Quand les doubles portes de la salle de spéctacle s'ouvrirent, une douce mélodie se fit entendre. Elle raisonnait à travers toute la salle organisée en amphithéatre. Dahlia pour sa part se tenait face à un piano de concert qu'elle manipulait avec grâce et talent. Ses premiers cours de piano, elle les avait pris enfant avec Yoshiki qui ressentait une certaine fierté en l'écoutant jouer. Il ne pouvait d'ailleurs qu'imaginer ce que son ami pouvait ressentir en voyant sa fille ainsi, si belle et si talentueuse. Son père lui, n'osa pas bouger durant tout le morceau. Il en était incapable tant il était en proie à l'émotion. D'ailleurs, son sourire traduisait clairement ses pensées car Yoshiki avait les mêmes. Il s'agissait de vieux souvenirs remontant à si longtemps. Ceux dans lequelles ils apprenaient tous les deux le piano à Dalhia qui n'était à l'époque qu'une toute petite fille. Aujourd'hui, elle était une femme et la voir continuer sur la voie qu'ils lui avaient tous les deux donné, les rendait si heureux ! Le mot était encore faible et traduisait à peine ce qu'il ressentait au plus profond d'eux même.

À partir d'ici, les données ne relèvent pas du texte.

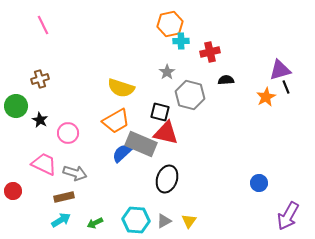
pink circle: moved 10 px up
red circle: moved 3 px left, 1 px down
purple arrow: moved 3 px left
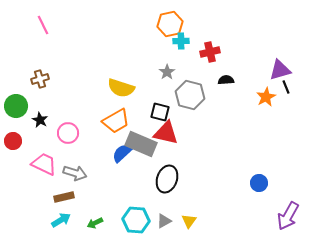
red circle: moved 50 px up
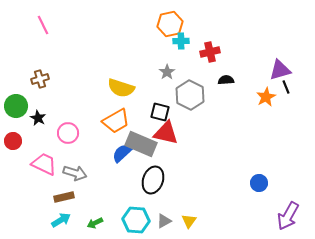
gray hexagon: rotated 12 degrees clockwise
black star: moved 2 px left, 2 px up
black ellipse: moved 14 px left, 1 px down
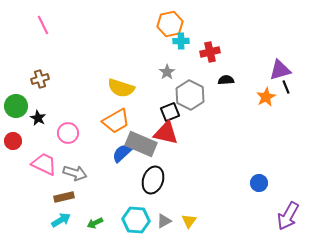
black square: moved 10 px right; rotated 36 degrees counterclockwise
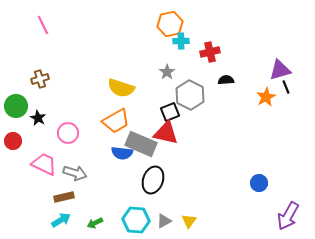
blue semicircle: rotated 130 degrees counterclockwise
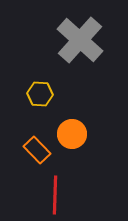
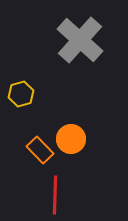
yellow hexagon: moved 19 px left; rotated 20 degrees counterclockwise
orange circle: moved 1 px left, 5 px down
orange rectangle: moved 3 px right
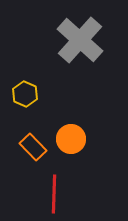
yellow hexagon: moved 4 px right; rotated 20 degrees counterclockwise
orange rectangle: moved 7 px left, 3 px up
red line: moved 1 px left, 1 px up
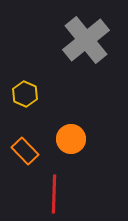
gray cross: moved 6 px right; rotated 9 degrees clockwise
orange rectangle: moved 8 px left, 4 px down
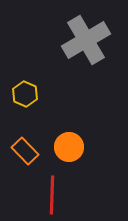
gray cross: rotated 9 degrees clockwise
orange circle: moved 2 px left, 8 px down
red line: moved 2 px left, 1 px down
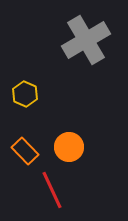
red line: moved 5 px up; rotated 27 degrees counterclockwise
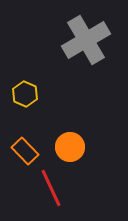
orange circle: moved 1 px right
red line: moved 1 px left, 2 px up
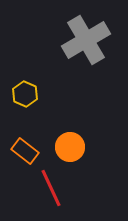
orange rectangle: rotated 8 degrees counterclockwise
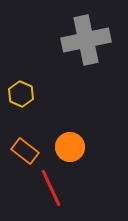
gray cross: rotated 18 degrees clockwise
yellow hexagon: moved 4 px left
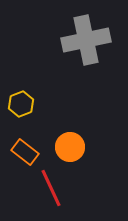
yellow hexagon: moved 10 px down; rotated 15 degrees clockwise
orange rectangle: moved 1 px down
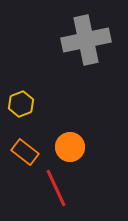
red line: moved 5 px right
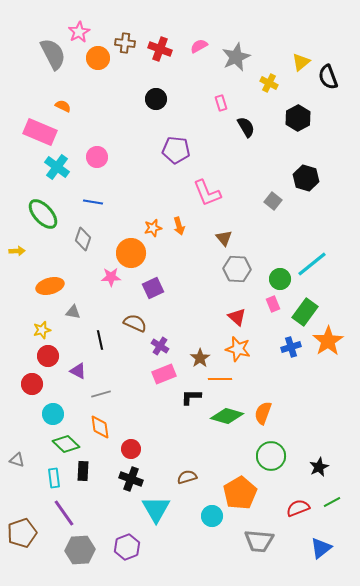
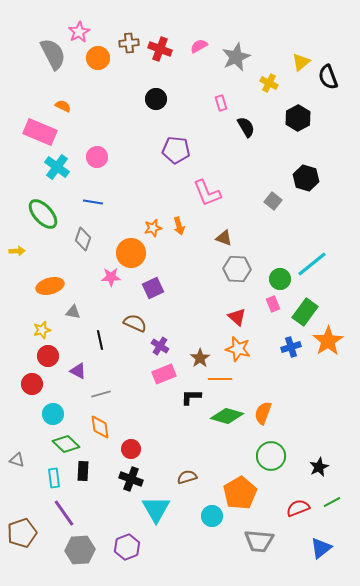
brown cross at (125, 43): moved 4 px right; rotated 12 degrees counterclockwise
brown triangle at (224, 238): rotated 30 degrees counterclockwise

À la fin de la dernière note, Dahlia poussa un léger soupir avant de tourner son regard vers son public imaginaire, parcourant des yeux les sièges vides, remontant lentement le long des escaliers et les arrêtant sur son père qui se tenait dans l'ombre de la salle. En le reconnaissant, la jeune femme se leva immédiatement. Son père quant à lui se décida enfin à descendre jusqu'à elle. L'heure des retrouvailles était arrivé et ils ne pouvaient plus reculer. Yoshiki pour sa part les regardait de loin. Il n'avait pas à se meller de ce qui allait suivre bien qu'il mourrait d'envie de le faire. Il se demandait même ce qu'ils pouvaient bien se dire lorsqu'ils se retrouvèrent face à face. Malheureusement, il était trop loin pour les entendre. Cela dit, une seule chose était sûr, tout c'était bien passé car ils avaient fini par s'enlacer tendrement après tant d'année de séparation.